Trois ans et demi depuis l’accession du président Félix Tshisekedi au pouvoir en RDC, l’ONG Human Rights Watch dit n’avoir pas vu « de progrès significatifs en matière de droits humains ou de réformes systémiques nécessaires pour briser les cycles de violence, d’abus, de corruption et d’impunité qui accablent le pays depuis des décennies ».
Dans son intervention devant la Commission des droits de l’homme « Tom Lantos » du congrès américain, la directrice de la division Afrique de HRW, Ida Sawyer a indiqué que la majorité des mesures annoncées par l’administration Tshisekedi n’ont pas été concrétisées. « Dans certains cas, il semble qu’un grand nombre des mêmes pratiques et systèmes corrompus et abusifs qui caractérisaient l’administration Kabila se soient poursuivies avec les nouveaux dirigeants au pouvoir », a-t-elle dénoncé.
Par ailleurs, Ida Sawyer a fait remarquer que malgré certaines mesures positives prises au cours de la première année du mandat du président Tshisekedi pour libérer les prisonniers politiques et permettre le retour des exilés, la répression des journalistes, des activistes, des critiques du gouvernement et des manifestants pacifiques s’est intensifiée au cours des deux dernières années.
« Dans l’Est de la RD Congo, les forces de sécurité ont tué en janvier 2022 un activiste du mouvement de jeunesse LUCHA qui protestait contre l’état de siège, et plus d’une douzaine d’activistes qui avaient également fustigé la poursuite des meurtres se trouvent toujours en détention aujourd’hui. Plusieurs journalistes ont reçu des menaces après des reportages jugés critiques à l’égard de l’administration Tshisekedi ou de sa réponse à la situation sécuritaire dans l’est du pays. Le 9 avril, à Fungurume, près de Kolwezi, un activiste des droits humains est mort dans des circonstances suspectes et son corps a été déposé à la morgue par des policiers – peu après avoir dénoncé le détournement de redevances minières. Le 22 avril, la police a violemment dispersé un sit-in organisé par des partisans de l’opposition politique devant le Parlement à Kinshasa pour réclamer un consensus autour de la loi électorale, blessant au moins 20 manifestants et arrêtant six d’entre eux », a-t-elle dénoncé.
La directrice de la division Afrique de HRW prévient que cette répression pourrait s’aggraver dans les mois à venir, en particulier en raison des tensions qui entourent le processus électoral, notamment « l’absence de consensus sur les nominations à la commission électorale et la nouvelle loi électorale, l’impression que des fidèles de Tshisekedi ont été placés au sommet d’autres institutions clés, notamment la Cour constitutionnelle, chargée de confirmer les résultats des élections et de résoudre les litiges électoraux, et les craintes quant à la tenue effective des élections avant la fin de 2023 ».
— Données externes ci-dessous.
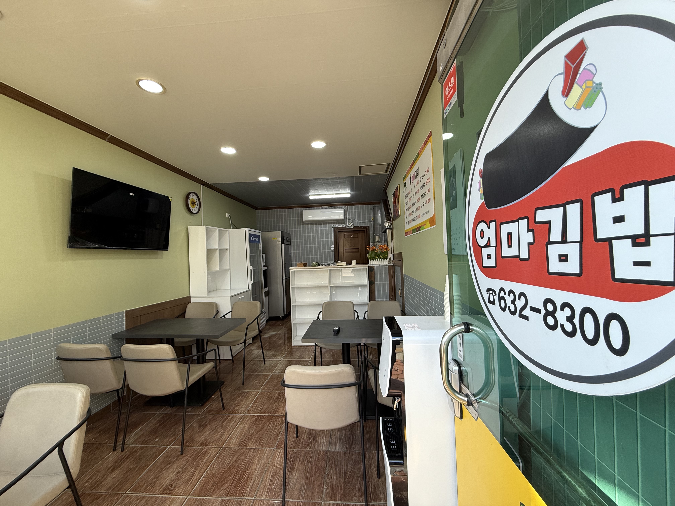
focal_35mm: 14
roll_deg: +1.5
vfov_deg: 85.7
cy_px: 253
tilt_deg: +0.2
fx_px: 273
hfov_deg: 102.1
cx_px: 338
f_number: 2.2
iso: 64
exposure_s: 1/120
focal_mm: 2.22
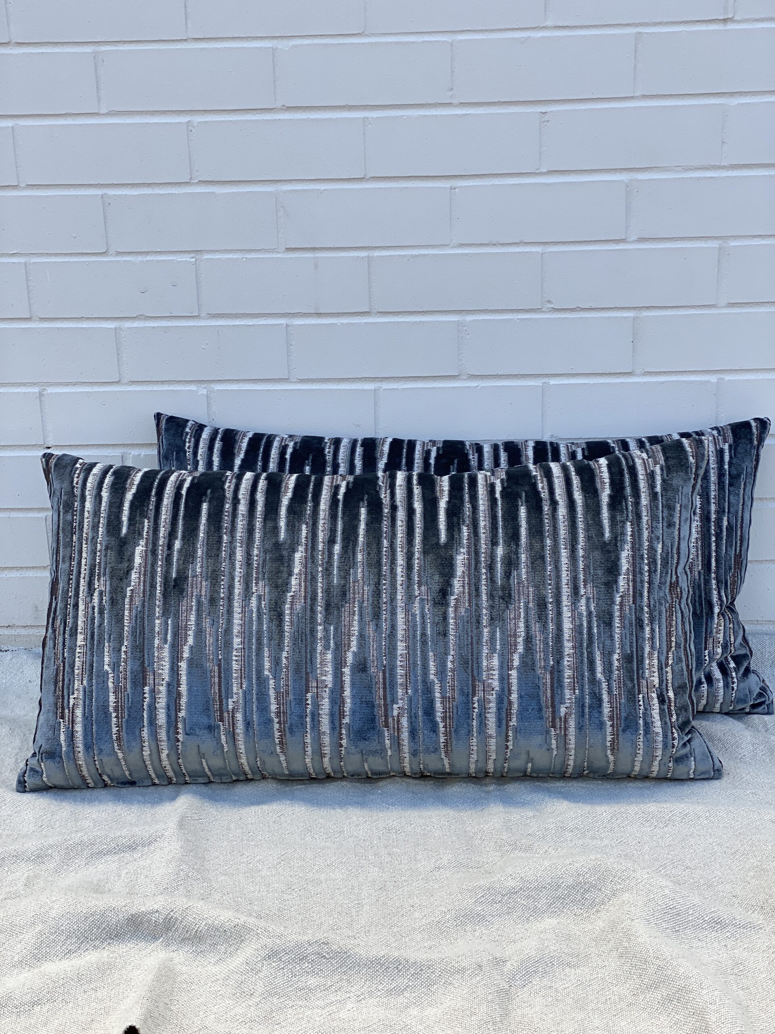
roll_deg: +1.7
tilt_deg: -15.9
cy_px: 517
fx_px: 1552
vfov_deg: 36.8
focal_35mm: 52
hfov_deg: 28.0
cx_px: 388
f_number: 2
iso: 20
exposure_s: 1/347
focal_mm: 6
Face à la détérioration de la situation et des conséquences potentiellement « dévastatrices » pour la RDC et la région si rien n’est fait, Ida Sawyer pense qu’ il est temps que le gouvernement américain adopte une nouvelle approche et s’engage au plus haut niveau.
Un tel engagement devrait, selon elle, prévoir la nomination d’un nouvel envoyé spécial pour les Grands Lacs, doté de ressources suffisantes pour aider à diriger et à mettre en œuvre une nouvelle stratégie visant à relever les défis sur les plans sécuritaire, humanitaire, des droits humains et de la corruption, auxquels la RD Congo et la région sont confrontés.